La irrupción de la pandemia y la realización de la distopía de una ciudad muerta regala un giro interesante al libro, con la transformación de la mirada narrativa a una especie particular de homo videns. Tras dar una vuelta por una isla de casas (intuimos que de la gran Cuadrícula), Palomar “es descalça al replà, deixa els pans al marbre de la cuina, es renta les mans i en veure’s al mirall s’adona que els pocs minuts que ha sigut fora no ha mirat res, només veia, i això sí que és un canvi”. Prosa inteligente, en efecto, que mediante un estilo nada florido y de aparente telegrafía capta muy bien la configuración de una identidad post-pandémica en la que el exterior ciudadano se conformará con excursiones mínimas y el enclaustramiento vital impuesto derivará en identidades subjetivas cada vez más aisladas en un rincón del ser (“l’acte de mirar se’l reserva per a dins, no dins de casa, sinó dins seu. Des que el món ha canviat, no se l’ha tornat a mirar”).

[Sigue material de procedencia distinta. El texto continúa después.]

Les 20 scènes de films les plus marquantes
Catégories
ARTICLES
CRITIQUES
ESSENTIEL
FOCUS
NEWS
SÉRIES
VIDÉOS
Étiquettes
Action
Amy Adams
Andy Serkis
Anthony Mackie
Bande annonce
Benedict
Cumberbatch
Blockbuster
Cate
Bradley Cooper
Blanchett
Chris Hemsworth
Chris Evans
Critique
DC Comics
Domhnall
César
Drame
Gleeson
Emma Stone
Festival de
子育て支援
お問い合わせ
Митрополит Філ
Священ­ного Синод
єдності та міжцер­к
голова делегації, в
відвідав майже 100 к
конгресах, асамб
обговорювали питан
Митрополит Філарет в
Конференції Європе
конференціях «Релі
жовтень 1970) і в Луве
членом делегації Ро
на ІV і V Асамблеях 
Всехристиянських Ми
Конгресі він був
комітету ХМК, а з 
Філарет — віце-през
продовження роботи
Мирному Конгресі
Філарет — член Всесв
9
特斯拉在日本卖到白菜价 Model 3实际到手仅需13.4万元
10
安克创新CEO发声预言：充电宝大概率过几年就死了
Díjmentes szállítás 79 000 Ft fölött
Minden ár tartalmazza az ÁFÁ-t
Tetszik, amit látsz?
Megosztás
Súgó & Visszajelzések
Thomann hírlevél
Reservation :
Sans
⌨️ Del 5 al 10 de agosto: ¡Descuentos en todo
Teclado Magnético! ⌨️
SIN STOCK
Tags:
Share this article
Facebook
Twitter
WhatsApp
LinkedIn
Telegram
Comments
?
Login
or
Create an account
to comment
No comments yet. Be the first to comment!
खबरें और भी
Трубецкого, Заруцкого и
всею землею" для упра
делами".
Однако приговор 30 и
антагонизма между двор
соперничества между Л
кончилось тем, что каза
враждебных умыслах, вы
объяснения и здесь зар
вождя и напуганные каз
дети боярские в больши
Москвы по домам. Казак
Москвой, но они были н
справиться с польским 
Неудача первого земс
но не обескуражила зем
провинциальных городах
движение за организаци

Escribía mi querido Ponç Puigdevall que éste es un personaje que “trama una lògica particular o elabora unes faules filosòfiques de factura extraordinària i venç així, al capdavall, a través del cultiu de la intel·ligència les nombroses contrarietats que omplen les hores de cada dia”. A mí, y quizá sea una lectura generacional (que comparto con la autora), Palomar me ha interesado mucho más por su metafísica de tres al cuarto y por la impotencia que configura como proyecto de sabio en una ciudad que ya no ofrece ningún estímulo y en un entorno histórico que configura a unos seres que han pasado rápidamente de contemplar la ira descontrolada a la impotencia del control social, todo ello encarnado en un hombre que incluso tiene “por de no saber sortir al carrer com abans (…) i avui que surt per recuperar el fil del propòsit que el va fer tornar a Barcelona, els passos li han quequejat.”
El senyor Palomar a Barcelona es, en este sentido, un ejercicio muy hábil de ironía sobre el presente de la tribu y una mirada al futuro oportunísima de la ciudad que nos espera. Como le dije a la autora, opino que el personaje pide a gritos la continuación de una saga de novelas donde Vallès abandone los capítulos-microcuento y suba el listón de su pluma a un nivel más elevado. No caeré en el tópico de pedir una gran novela sobre Barcelona, por todo lo que os decía al inicio de esta Punyalada, pero sí me atrevo a pedir a la autora que, aparte de volver a la ciudad y admirar sus recovecos gastados, Palomar se quede unos años más mirándola. Porque nosotros, a pesar de que le pese, lo vemos y nos cuenta mucho sobre Barcelona.